Leukotriene B4 (LTB4) is a lipid mediator of inflammation that was recently shown to exert antiviral activities. In this study, we demonstrate that the release of antimicrobial proteins by neutrophils contribute to an early host defense against influenza virus infection in vitro as well as in vivo. Daily i.v. treatments with LTB4 lead to a significant decrease in lung viral loads at day 5 postinfection in mice infected with influenza A virus compared with the placebo-treated group. This reduction in viral load was not present in mice deficient in the high-affinity LTB4 receptor.

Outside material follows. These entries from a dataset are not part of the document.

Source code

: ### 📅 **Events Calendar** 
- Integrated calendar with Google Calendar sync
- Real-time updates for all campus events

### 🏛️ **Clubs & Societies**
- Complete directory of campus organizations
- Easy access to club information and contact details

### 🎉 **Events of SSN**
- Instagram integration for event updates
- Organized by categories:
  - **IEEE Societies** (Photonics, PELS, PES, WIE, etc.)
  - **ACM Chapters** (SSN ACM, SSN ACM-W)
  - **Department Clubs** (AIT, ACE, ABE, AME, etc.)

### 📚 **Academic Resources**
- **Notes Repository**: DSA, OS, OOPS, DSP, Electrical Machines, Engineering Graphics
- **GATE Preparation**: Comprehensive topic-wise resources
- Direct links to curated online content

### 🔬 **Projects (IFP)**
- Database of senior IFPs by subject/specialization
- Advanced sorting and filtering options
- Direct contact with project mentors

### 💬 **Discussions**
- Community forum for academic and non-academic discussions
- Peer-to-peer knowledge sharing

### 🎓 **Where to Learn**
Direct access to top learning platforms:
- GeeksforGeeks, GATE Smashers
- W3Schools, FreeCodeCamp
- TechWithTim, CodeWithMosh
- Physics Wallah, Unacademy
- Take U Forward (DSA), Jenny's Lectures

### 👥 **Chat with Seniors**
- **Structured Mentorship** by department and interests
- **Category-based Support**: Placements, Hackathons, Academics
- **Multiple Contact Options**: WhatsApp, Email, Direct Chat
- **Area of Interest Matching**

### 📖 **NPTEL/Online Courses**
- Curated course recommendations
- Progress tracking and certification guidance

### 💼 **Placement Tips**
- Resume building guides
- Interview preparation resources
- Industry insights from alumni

Viral clearance in lungs was associated with up-regulated presence of antimicrobial peptides such as β-defensin-3, members of the mouse eosinophil-related RNase family, and the mouse cathelicidin-related antimicrobial peptide. Our results also indicate that neutrophils are important in the antiviral effect of LTB4. Viral loads in neutrophil-depleted mice were not diminished by LTB4 administration, and a substantial reduction in the presence of murine cathelicidin-related antimicrobial peptide and the murine eosinophil-related RNase family in lung tissue was observed. Moreover, in vitro treatment of human neutrophil cultures with LTB4 led rapidly to the secretion of the human cathelicidin LL-37 and eosinophil-derived neurotoxin, known as antiviral peptides. Pretreatment of cell cultures with specific LTB4 receptor antagonists clearly demonstrate the implication of the high-affinity LTB4 receptor in the LTB4-mediated activity. Together, these results demonstrate the importance of neutrophils and the secretion of antimicrobial peptides during the early immune response mediated by LTB4 against a viral pathogen.